AUFGABENSTELLUNG A
Extrahieren Sie aus den Datensätzen jede Zeile, in der die Zeichenfolge „skLineSegment“ vorkommt.

TEXTAUSSCHNITT
>>

Sehr geehrte Frau Karacan, liebe Schülerinnen und Schüler des Gertrud-Bäumer-Berufskollegs in Plettenberg,

die Mitgliedsstaaten der EU beziehen sich im Umgang mit Flüchtlingen auf die international (völkerrechtlich) verbindliche Regelung zum Umgang mit Flüchtlingen, die so genannten Genfer Flüchtlingskonvention von 1951. In ihr ist festgelegt, dass Menschen, die wegen ihrer Rasse, Religion, Staatsangehörigkeit, ihrer Zugehörigkeit zu einer bestimmten sozialen Gruppe oder ihrer politischen Überzeugung verfolgt werden, Flüchtlingsschutz gewährt werden muss; das heißt, ein Flüchtling darf nicht aus- bzw. zurückgewiesen werden, solange sein Flüchtlingsstatus noch nicht geklärt ist. In Anlehnung an die Genfer Flüchtlingskonvention genießen politisch Verfolgte in Deutschland nach Artikel 16 des Grundgesetzes das Asylrecht sogar als Grundrecht, von dem jeder politisch Verfolgte seit der Entstehung des Asylrechts Gebrauch machen durfte.

Daraufhin stiegen die Asylbewerberzahlen massiv an. Folglich dauerten die Verfahren aufgrund der hohen Antragszahlen wesentlich länger und die Kosten für die Unterbringung und Verpflegung der Asylbewerber stiegen. Gleichzeitig konnte aber nur knapp 5% der Asylantragsteller tatsächlich entsprechend der im Gesetz festgehaltenen Kriterien Asyl gewährt werden. Viele Flüchtlinge versuchten, das Asylrecht in Anspruch zu nehmen, ohne tatsächlich in einer Asyl rechtfertigenden Lage (politische Verfolgung) zu sein (Asylmissbrauch); dies betraf besonders Flüchtlinge, die das Aufenthaltsrecht aus wirtschaftlichen Gründen erlangen wollten.

<<

AUFGABENSTELLUNG B
Zählen Sie alle Verfolgungsgründe auf, die der Textausschnitt nennt und bei denen laut Genfer Flüchtlingskonvention Flüchtlingsschutz gewährt werden muss.

BEREITGESTELLTES MATERIAL
>>

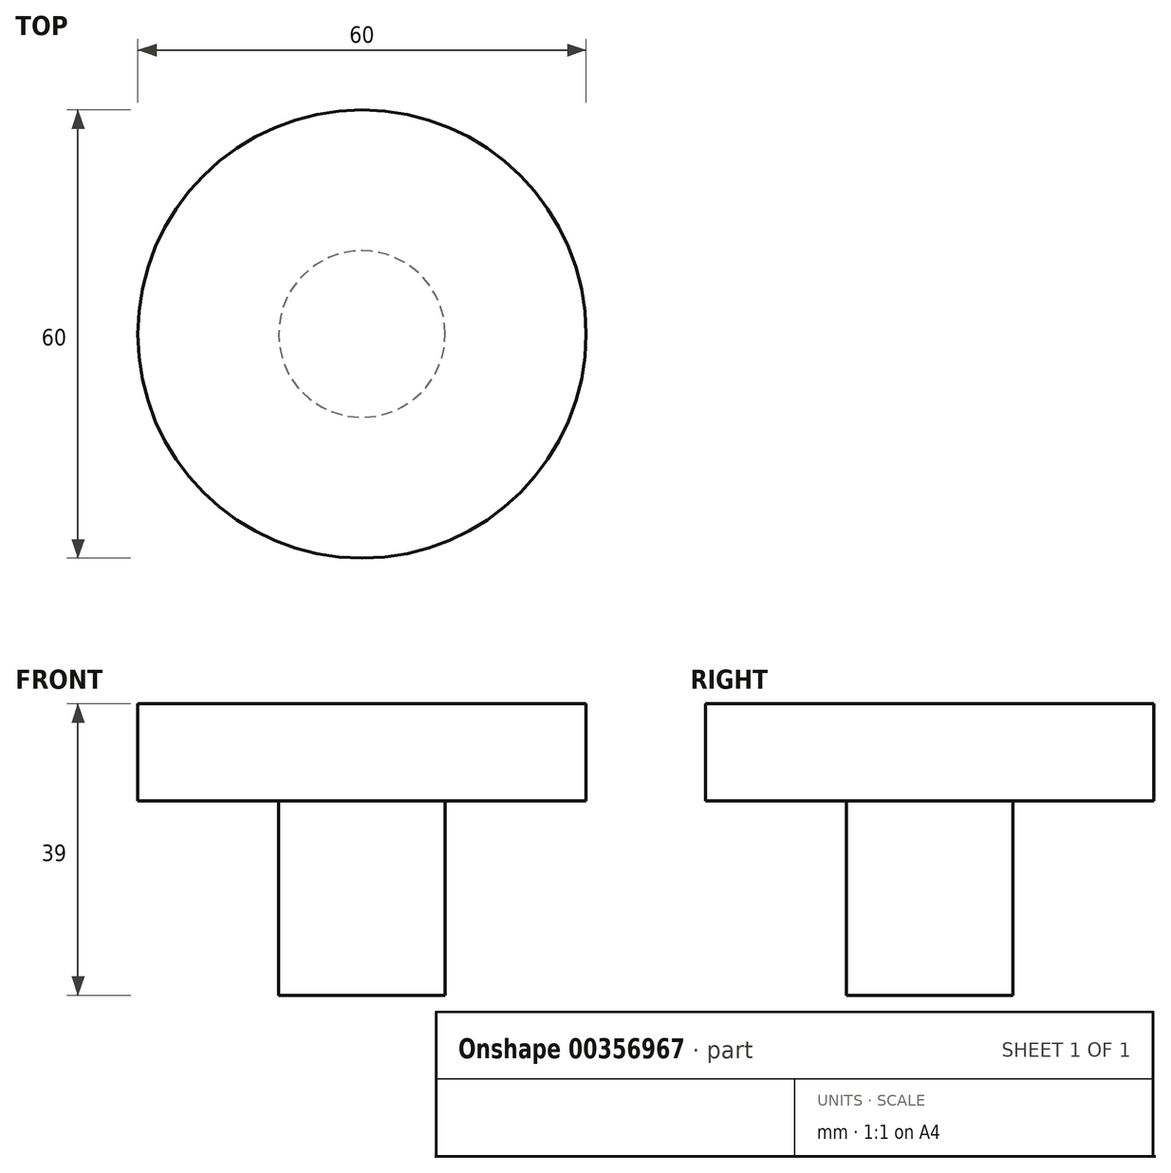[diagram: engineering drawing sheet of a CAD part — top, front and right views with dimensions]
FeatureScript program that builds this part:
annotation { "Feature Type Name" : "Feature", "Feature Type Description" : "" }
export const myFeature = defineFeature(function(context is Context, id is Id, definition is map)
    precondition{}
    {
        {
            var Q0;
            Q0=qCreatedBy(makeId("Front.planeOp"),FACE);
            var sketch = newSketch(context, id + "F0", { "sketchPlane" : qUnion([Q0])});
            skLineSegment(sketch, "E0", {"start": v(0, 0) * mm, "end": v(0, 39) * mm});
            skLineSegment(sketch, "E1", {"start": v(0, 39) * mm, "end": v(30, 39) * mm});
            skLineSegment(sketch, "E2", {"start": v(30, 39) * mm, "end": v(30, 26) * mm});
            skLineSegment(sketch, "E3", {"start": v(30, 26) * mm, "end": v(11.14, 26) * mm});
            skLineSegment(sketch, "E4", {"start": v(11.14, 26) * mm, "end": v(11.14, 0) * mm});
            skLineSegment(sketch, "E5", {"start": v(11.14, 0) * mm, "end": v(0, 0) * mm});
            skSolve(sketch);
        }
        {
            var Q0;
            Q0=makeQuery(id+"F0.imprint","IMPRINT",FACE,{"disambiguationData":[TD([[makeQuery(id+"F0.imprint","IMPRINT",EDGE,{"derivedFrom":sQuery(id+"F0.wireOp",EDGE,"E0")}),-1.0]])]});
            var Q1;
            Q1=sQuery(id+"F0.wireOp",EDGE,"E0");
            revolve(context, id + "F1", {"entities" : qUnion([Q0]), "axis" : qUnion([Q1]), "revolveType" : RevolveType.FULL});
        }
    });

<<

ENDERGEBNIS A
            skLineSegment(sketch, "E0", {"start": v(0, 0) * mm, "end": v(0, 39) * mm});
            skLineSegment(sketch, "E1", {"start": v(0, 39) * mm, "end": v(30, 39) * mm});
            skLineSegment(sketch, "E2", {"start": v(30, 39) * mm, "end": v(30, 26) * mm});
            skLineSegment(sketch, "E3", {"start": v(30, 26) * mm, "end": v(11.14, 26) * mm});
            skLineSegment(sketch, "E4", {"start": v(11.14, 26) * mm, "end": v(11.14, 0) * mm});
            skLineSegment(sketch, "E5", {"start": v(11.14, 0) * mm, "end": v(0, 0) * mm});

ENDERGEBNIS B
- Rasse
- Religion
- Staatsangehörigkeit
- Zugehörigkeit zu einer bestimmten sozialen Gruppe
- politische Überzeugung